Page-level text extractions:
———
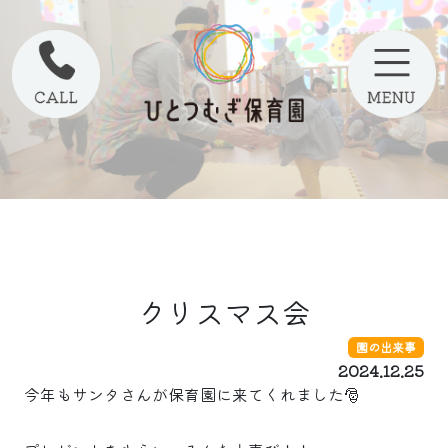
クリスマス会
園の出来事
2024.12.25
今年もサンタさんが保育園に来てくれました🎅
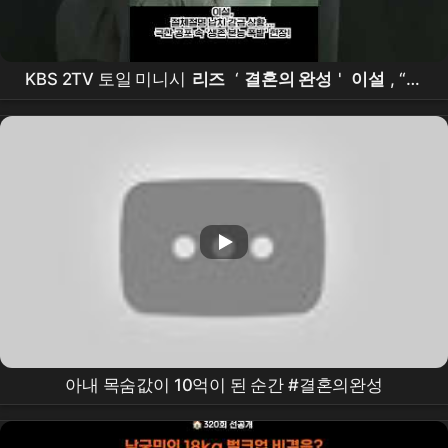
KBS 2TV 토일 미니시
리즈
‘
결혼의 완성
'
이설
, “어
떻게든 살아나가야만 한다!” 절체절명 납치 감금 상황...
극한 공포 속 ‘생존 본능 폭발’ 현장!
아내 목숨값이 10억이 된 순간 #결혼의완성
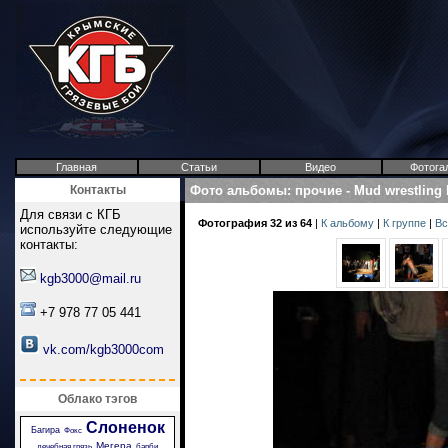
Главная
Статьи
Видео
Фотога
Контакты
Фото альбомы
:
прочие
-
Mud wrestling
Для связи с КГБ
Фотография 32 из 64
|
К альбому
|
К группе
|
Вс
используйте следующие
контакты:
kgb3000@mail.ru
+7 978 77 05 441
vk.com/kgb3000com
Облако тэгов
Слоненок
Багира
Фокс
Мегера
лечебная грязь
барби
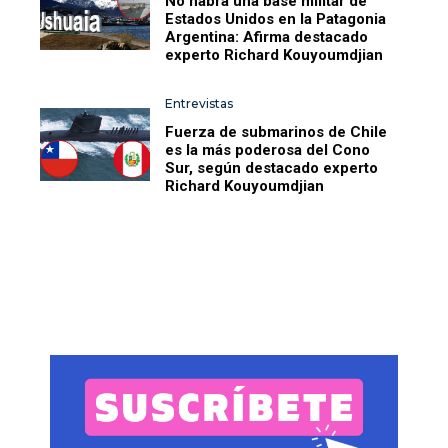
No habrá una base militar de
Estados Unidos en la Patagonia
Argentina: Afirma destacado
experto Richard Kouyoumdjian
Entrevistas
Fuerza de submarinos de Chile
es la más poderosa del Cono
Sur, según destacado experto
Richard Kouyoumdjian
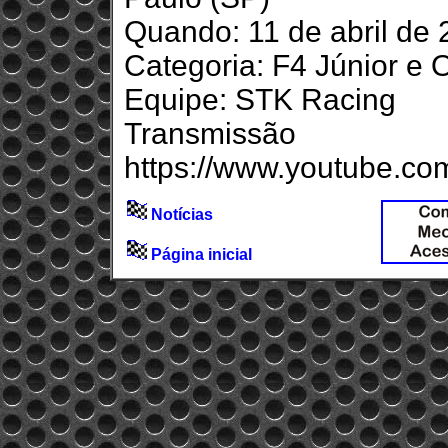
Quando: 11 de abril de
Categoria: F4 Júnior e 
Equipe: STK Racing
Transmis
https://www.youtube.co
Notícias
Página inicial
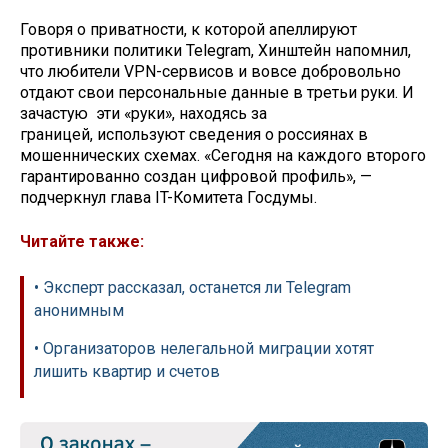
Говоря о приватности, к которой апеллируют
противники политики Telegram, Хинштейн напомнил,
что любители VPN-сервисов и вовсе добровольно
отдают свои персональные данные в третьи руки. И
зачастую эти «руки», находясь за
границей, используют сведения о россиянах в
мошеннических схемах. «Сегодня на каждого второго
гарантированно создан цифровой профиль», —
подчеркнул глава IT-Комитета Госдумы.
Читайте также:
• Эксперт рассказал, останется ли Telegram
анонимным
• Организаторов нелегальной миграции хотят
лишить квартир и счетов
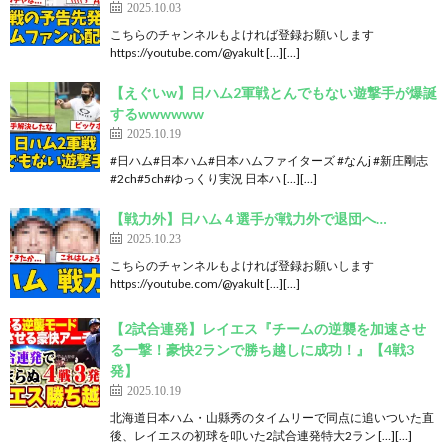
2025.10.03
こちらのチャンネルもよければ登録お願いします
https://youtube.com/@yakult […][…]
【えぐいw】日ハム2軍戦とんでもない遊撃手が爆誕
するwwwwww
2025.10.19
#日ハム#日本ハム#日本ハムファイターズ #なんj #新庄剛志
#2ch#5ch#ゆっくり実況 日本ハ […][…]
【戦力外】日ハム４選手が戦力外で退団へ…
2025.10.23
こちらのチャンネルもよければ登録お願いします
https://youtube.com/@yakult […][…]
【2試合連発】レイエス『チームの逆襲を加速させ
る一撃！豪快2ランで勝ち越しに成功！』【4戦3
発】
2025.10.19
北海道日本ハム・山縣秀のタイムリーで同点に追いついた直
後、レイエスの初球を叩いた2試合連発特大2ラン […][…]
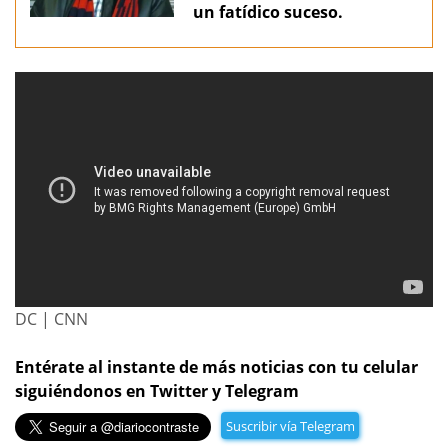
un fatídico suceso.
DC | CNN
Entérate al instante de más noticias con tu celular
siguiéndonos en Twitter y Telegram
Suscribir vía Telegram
———
Directions for this task:
Reproduce all of the text in the data above word for word, leaving out the pictures.

Answer section:
クリスマス会
園の出来事
2024.12.25
今年もサンタさんが保育園に来てくれました🎅
KBS 2TV 토일 미니시
리즈
‘
결혼의 완성
'
이설
, “어
떻게든 살아나가야만 한다!” 절체절명 납치 감금 상황...
극한 공포 속 ‘생존 본능 폭발’ 현장!
아내 목숨값이 10억이 된 순간 #결혼의완성
Главная
Статьи
Видео
Фотога
Контакты
Фото альбомы
:
прочие
-
Mud wrestling
Для связи с КГБ
Фотография 32 из 64
|
К альбому
|
К группе
|
Вс
используйте следующие
контакты:
kgb3000@mail.ru
+7 978 77 05 441
vk.com/kgb3000com
Облако тэгов
Слоненок
Багира
Фокс
Мегера
лечебная грязь
барби
No habrá una base militar de
Estados Unidos en la Patagonia
Argentina: Afirma destacado
experto Richard Kouyoumdjian
Entrevistas
Fuerza de submarinos de Chile
es la más poderosa del Cono
Sur, según destacado experto
Richard Kouyoumdjian
Quando: 11 de abril de
Categoria: F4 Júnior e 
Equipe: STK Racing
Transmis
https://www.youtube.co
Notícias
Página inicial
Говоря о приватности, к которой апеллируют
противники политики Telegram, Хинштейн напомнил,
что любители VPN-сервисов и вовсе добровольно
отдают свои персональные данные в третьи руки. И
зачастую эти «руки», находясь за
границей, используют сведения о россиянах в
мошеннических схемах. «Сегодня на каждого второго
гарантированно создан цифровой профиль», —
подчеркнул глава IT-Комитета Госдумы.
Читайте также:
• Эксперт рассказал, останется ли Telegram
анонимным
• Организаторов нелегальной миграции хотят
лишить квартир и счетов
2025.10.03
こちらのチャンネルもよければ登録お願いします
https://youtube.com/@yakult […][…]
【えぐいw】日ハム2軍戦とんでもない遊撃手が爆誕
するwwwwww
2025.10.19
#日ハム#日本ハム#日本ハムファイターズ #なんj #新庄剛志
#2ch#5ch#ゆっくり実況 日本ハ […][…]
【戦力外】日ハム４選手が戦力外で退団へ…
2025.10.23
こちらのチャンネルもよければ登録お願いします
https://youtube.com/@yakult […][…]
【2試合連発】レイエス『チームの逆襲を加速させ
る一撃！豪快2ランで勝ち越しに成功！』【4戦3
発】
2025.10.19
北海道日本ハム・山縣秀のタイムリーで同点に追いついた直
後、レイエスの初球を叩いた2試合連発特大2ラン […][…]
un fatídico suceso.
DC | CNN
Entérate al instante de más noticias con tu celular
siguiéndonos en Twitter y Telegram
Suscribir vía Telegram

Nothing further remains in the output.